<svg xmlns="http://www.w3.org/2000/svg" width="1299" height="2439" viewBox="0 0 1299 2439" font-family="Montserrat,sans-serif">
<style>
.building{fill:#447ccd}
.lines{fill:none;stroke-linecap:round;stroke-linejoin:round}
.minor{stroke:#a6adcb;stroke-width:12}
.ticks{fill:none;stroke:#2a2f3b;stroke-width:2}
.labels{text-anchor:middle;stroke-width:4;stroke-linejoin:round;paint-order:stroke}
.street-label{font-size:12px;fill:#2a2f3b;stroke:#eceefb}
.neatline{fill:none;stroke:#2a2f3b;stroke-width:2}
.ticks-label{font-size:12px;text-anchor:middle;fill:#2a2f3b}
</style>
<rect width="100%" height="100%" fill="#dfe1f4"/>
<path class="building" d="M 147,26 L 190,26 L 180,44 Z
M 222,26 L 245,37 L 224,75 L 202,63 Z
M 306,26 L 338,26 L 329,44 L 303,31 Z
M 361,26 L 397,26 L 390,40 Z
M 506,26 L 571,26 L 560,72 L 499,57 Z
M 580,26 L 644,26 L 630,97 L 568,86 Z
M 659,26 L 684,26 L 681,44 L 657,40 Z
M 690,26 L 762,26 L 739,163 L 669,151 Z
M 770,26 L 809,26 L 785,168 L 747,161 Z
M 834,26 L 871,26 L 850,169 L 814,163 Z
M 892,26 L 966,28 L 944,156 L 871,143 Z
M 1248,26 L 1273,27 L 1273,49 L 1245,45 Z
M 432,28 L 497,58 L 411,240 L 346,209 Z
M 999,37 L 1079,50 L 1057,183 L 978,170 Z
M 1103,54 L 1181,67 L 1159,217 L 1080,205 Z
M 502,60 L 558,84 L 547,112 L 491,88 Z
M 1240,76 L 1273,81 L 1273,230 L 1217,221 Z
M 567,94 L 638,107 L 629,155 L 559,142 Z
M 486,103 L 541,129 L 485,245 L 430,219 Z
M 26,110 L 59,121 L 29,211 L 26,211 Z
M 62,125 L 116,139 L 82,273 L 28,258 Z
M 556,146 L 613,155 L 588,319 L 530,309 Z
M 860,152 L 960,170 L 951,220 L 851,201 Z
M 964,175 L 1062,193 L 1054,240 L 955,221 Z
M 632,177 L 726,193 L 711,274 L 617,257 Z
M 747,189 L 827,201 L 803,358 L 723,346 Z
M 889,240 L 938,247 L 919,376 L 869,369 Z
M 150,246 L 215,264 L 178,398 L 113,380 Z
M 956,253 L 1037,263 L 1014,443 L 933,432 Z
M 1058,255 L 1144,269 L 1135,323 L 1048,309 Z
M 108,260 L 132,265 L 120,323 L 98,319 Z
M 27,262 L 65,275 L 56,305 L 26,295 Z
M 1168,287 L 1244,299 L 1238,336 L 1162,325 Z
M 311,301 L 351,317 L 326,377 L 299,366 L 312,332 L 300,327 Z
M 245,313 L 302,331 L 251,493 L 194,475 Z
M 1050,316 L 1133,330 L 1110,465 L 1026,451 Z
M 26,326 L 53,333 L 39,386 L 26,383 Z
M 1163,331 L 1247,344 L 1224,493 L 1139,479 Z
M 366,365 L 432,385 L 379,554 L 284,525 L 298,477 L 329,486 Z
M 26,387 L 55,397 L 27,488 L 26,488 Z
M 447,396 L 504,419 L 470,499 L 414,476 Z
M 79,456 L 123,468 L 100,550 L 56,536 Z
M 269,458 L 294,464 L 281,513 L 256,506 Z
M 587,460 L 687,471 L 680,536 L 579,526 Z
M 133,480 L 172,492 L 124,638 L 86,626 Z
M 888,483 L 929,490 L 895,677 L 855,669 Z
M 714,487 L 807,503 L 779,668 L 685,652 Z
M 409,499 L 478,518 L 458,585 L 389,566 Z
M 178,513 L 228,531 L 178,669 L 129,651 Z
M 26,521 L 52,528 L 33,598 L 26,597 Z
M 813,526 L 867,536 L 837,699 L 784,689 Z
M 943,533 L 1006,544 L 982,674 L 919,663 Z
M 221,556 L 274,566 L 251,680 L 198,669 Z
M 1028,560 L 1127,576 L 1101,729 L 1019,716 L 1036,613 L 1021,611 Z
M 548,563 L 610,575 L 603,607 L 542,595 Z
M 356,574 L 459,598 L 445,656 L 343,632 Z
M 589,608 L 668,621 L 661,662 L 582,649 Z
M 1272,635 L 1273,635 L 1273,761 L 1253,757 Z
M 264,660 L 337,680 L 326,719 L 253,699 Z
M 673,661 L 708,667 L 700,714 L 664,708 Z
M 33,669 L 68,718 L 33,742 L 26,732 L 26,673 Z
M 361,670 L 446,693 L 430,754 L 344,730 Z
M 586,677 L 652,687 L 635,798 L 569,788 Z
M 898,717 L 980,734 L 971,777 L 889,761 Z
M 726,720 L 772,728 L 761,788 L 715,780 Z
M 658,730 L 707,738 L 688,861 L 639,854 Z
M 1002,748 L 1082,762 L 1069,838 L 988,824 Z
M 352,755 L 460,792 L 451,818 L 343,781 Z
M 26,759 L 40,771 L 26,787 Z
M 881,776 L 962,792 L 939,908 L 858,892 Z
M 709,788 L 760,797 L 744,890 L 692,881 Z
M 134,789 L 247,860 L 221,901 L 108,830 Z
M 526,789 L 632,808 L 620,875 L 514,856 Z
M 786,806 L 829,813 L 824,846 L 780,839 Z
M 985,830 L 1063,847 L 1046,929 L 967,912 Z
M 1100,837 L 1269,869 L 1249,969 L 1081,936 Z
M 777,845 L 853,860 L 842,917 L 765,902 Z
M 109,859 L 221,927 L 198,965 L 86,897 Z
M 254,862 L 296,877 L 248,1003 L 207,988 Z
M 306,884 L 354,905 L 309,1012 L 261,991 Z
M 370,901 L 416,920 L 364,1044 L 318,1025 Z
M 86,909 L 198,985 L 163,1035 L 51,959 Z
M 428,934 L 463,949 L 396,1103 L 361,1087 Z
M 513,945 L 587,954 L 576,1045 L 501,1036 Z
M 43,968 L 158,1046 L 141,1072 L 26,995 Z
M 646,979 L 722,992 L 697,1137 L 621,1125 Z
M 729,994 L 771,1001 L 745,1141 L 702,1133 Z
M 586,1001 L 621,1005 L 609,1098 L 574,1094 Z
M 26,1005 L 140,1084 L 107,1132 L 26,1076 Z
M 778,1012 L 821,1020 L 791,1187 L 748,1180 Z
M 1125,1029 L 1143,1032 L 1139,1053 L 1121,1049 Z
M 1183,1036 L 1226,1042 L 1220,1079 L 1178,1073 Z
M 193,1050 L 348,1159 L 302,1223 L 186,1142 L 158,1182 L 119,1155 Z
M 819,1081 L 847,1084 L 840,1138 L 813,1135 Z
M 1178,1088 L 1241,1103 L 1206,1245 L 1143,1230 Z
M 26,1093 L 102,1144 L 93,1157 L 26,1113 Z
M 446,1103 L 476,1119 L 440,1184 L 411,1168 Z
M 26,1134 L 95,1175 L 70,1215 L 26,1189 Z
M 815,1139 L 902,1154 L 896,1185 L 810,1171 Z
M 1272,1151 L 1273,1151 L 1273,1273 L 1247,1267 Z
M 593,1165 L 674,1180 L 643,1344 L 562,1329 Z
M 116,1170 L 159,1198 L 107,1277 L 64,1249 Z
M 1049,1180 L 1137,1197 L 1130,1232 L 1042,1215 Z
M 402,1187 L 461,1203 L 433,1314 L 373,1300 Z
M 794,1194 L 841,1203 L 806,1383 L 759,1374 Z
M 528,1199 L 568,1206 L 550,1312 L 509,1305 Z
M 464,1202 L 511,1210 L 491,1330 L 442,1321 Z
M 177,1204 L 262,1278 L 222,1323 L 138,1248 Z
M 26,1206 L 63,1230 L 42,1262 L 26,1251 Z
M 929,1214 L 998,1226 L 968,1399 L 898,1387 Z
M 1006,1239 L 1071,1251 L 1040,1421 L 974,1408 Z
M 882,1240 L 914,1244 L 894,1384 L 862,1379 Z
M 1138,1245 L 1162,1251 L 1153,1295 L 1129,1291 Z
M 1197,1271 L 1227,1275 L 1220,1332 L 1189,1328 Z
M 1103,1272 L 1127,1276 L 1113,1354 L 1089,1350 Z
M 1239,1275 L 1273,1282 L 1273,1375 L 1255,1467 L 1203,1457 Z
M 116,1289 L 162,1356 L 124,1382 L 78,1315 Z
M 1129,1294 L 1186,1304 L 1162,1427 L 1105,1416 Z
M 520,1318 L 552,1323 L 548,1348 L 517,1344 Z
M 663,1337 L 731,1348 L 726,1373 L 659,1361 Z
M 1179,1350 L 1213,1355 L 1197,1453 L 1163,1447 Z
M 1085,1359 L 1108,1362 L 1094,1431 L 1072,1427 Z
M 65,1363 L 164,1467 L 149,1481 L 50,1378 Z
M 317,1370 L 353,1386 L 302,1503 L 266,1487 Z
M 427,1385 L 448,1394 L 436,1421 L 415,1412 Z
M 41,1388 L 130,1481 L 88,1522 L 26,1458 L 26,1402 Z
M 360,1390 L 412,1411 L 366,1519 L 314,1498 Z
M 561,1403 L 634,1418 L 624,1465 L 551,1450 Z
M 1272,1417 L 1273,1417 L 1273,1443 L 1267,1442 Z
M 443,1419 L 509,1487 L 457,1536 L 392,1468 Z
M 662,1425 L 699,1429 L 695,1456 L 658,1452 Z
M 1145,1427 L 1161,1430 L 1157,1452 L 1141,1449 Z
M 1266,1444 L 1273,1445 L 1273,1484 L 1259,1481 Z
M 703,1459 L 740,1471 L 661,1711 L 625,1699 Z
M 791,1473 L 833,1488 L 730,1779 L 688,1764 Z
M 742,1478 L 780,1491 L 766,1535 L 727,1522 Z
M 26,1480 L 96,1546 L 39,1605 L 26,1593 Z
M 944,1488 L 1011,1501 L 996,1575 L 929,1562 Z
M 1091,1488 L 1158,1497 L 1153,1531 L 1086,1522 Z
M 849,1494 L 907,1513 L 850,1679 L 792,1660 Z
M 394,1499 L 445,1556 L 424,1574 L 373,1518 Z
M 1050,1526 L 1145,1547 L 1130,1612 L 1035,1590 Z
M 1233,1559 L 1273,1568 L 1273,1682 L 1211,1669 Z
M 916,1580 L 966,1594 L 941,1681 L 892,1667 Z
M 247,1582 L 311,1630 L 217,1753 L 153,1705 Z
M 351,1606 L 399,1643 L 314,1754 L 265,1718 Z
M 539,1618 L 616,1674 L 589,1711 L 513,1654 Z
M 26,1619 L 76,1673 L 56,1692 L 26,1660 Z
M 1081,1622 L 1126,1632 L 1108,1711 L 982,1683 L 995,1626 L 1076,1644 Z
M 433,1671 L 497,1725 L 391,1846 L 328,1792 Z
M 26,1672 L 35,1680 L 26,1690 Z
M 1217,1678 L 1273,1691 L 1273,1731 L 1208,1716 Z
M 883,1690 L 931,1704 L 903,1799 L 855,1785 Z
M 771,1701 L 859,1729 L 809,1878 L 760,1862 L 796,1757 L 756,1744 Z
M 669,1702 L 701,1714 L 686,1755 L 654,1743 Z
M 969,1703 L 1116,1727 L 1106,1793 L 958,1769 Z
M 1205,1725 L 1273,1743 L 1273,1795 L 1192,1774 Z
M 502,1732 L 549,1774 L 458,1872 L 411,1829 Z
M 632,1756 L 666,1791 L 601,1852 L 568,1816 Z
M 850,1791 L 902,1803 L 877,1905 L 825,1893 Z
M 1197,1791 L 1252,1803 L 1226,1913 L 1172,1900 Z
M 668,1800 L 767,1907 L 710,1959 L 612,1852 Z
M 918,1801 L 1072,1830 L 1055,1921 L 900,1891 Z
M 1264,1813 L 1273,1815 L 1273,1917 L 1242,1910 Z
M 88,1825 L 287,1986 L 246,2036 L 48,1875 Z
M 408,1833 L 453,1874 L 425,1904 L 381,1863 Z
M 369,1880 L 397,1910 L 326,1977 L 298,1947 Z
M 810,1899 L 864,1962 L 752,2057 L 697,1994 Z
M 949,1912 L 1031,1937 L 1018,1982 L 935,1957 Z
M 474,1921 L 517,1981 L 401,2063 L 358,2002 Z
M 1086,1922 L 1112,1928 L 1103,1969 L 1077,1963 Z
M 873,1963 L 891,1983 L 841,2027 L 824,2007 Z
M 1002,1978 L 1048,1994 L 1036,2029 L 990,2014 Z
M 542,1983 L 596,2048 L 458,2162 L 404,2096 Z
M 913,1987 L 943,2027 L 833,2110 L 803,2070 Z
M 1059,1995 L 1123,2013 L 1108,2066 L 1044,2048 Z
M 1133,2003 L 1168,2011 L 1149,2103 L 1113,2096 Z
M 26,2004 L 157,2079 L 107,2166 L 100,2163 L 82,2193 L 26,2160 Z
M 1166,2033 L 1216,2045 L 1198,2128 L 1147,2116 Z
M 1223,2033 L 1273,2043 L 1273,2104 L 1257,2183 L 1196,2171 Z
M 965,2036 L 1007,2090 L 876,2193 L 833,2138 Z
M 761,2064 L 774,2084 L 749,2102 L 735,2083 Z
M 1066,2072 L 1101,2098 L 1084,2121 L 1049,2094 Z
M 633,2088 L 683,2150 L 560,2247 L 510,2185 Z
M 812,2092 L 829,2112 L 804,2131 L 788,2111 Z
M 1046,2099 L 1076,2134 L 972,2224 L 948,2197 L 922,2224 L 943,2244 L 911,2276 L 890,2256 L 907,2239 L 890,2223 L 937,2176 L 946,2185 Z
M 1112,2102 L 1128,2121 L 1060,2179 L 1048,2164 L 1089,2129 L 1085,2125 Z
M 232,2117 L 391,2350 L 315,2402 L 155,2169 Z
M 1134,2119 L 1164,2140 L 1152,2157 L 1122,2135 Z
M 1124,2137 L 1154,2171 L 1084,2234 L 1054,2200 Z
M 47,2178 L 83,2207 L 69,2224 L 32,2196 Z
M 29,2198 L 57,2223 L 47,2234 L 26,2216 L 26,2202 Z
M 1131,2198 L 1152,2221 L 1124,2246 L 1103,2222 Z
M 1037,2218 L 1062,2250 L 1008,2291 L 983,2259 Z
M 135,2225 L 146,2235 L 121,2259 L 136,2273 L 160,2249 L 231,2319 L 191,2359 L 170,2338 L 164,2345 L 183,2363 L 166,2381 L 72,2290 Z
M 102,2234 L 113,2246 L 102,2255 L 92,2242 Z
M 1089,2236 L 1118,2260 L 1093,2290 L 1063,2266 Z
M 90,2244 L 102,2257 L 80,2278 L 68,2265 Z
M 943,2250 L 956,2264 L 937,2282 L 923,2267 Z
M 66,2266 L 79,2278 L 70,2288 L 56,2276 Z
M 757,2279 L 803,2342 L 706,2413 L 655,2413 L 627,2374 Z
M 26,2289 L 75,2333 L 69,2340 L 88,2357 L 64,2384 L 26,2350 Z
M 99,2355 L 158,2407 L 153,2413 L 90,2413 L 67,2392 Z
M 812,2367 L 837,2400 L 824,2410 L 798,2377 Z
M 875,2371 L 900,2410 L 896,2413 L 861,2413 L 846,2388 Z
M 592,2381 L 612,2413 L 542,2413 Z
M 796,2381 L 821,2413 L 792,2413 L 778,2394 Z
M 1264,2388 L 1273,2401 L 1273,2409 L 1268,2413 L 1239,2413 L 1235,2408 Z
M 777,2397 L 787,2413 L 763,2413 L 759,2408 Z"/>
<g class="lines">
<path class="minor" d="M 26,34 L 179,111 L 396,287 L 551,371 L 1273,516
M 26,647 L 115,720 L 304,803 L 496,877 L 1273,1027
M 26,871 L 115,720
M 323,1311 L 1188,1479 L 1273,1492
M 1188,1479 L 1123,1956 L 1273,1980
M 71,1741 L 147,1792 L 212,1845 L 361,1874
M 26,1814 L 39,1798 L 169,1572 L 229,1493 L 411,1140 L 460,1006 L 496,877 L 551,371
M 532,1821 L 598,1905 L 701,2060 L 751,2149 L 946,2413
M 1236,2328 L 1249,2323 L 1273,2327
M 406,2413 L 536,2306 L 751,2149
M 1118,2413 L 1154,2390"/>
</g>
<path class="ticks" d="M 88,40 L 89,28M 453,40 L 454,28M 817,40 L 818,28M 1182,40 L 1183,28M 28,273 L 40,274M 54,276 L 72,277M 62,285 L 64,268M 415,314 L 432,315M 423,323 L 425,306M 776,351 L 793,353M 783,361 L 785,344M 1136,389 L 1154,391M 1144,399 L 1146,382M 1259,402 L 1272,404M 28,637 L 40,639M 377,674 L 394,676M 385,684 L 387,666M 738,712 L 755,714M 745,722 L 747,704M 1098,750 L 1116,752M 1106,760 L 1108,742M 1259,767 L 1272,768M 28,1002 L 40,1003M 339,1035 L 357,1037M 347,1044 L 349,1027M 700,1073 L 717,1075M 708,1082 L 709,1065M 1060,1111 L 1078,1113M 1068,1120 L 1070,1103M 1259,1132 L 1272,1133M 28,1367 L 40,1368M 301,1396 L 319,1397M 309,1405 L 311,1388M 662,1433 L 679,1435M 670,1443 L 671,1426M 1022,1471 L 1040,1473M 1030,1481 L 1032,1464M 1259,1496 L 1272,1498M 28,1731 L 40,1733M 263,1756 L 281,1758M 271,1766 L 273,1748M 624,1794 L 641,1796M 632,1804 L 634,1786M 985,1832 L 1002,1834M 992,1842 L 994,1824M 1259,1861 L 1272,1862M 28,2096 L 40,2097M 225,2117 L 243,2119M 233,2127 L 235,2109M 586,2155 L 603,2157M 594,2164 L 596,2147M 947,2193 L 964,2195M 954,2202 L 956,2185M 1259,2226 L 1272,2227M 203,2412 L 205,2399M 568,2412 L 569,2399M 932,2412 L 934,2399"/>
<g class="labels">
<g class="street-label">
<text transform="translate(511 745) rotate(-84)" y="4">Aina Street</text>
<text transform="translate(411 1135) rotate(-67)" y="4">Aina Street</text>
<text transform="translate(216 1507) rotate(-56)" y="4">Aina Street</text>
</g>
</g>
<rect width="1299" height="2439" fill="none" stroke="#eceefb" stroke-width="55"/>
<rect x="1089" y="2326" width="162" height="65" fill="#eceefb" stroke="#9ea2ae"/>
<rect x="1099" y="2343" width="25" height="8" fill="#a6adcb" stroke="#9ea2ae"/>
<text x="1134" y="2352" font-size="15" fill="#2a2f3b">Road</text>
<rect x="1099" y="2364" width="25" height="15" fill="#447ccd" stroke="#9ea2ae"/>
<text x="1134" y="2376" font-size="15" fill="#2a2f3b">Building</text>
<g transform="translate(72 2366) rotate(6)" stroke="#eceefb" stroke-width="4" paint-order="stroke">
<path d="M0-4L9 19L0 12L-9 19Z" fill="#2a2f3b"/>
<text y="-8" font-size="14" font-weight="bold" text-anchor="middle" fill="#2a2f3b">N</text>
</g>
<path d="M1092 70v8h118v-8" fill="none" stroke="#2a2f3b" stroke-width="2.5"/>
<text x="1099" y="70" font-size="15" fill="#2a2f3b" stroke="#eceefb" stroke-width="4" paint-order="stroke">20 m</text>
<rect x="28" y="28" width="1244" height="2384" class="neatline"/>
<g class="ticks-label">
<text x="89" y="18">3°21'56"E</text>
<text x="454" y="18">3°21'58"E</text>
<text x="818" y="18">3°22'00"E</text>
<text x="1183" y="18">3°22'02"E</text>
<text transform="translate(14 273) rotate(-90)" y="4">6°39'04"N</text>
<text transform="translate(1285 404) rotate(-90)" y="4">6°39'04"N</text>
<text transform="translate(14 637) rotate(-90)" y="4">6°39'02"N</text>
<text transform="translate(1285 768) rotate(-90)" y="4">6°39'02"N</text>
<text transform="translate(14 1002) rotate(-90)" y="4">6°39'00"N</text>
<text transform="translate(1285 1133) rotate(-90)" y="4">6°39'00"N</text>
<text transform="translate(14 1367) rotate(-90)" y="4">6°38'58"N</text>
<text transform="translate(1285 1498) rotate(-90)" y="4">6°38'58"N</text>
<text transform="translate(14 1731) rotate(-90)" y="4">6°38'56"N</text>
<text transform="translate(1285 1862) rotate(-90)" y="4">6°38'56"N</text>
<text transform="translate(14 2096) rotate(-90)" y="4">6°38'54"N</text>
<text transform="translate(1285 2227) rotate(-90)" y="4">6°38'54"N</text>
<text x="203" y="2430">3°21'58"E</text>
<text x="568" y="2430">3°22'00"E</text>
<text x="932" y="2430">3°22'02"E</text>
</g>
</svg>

☆ ☆ ☆

Your answer must consist of every line in the listing that contains "lines".

.lines{fill:none;stroke-linecap:round;stroke-linejoin:round}
<g class="lines">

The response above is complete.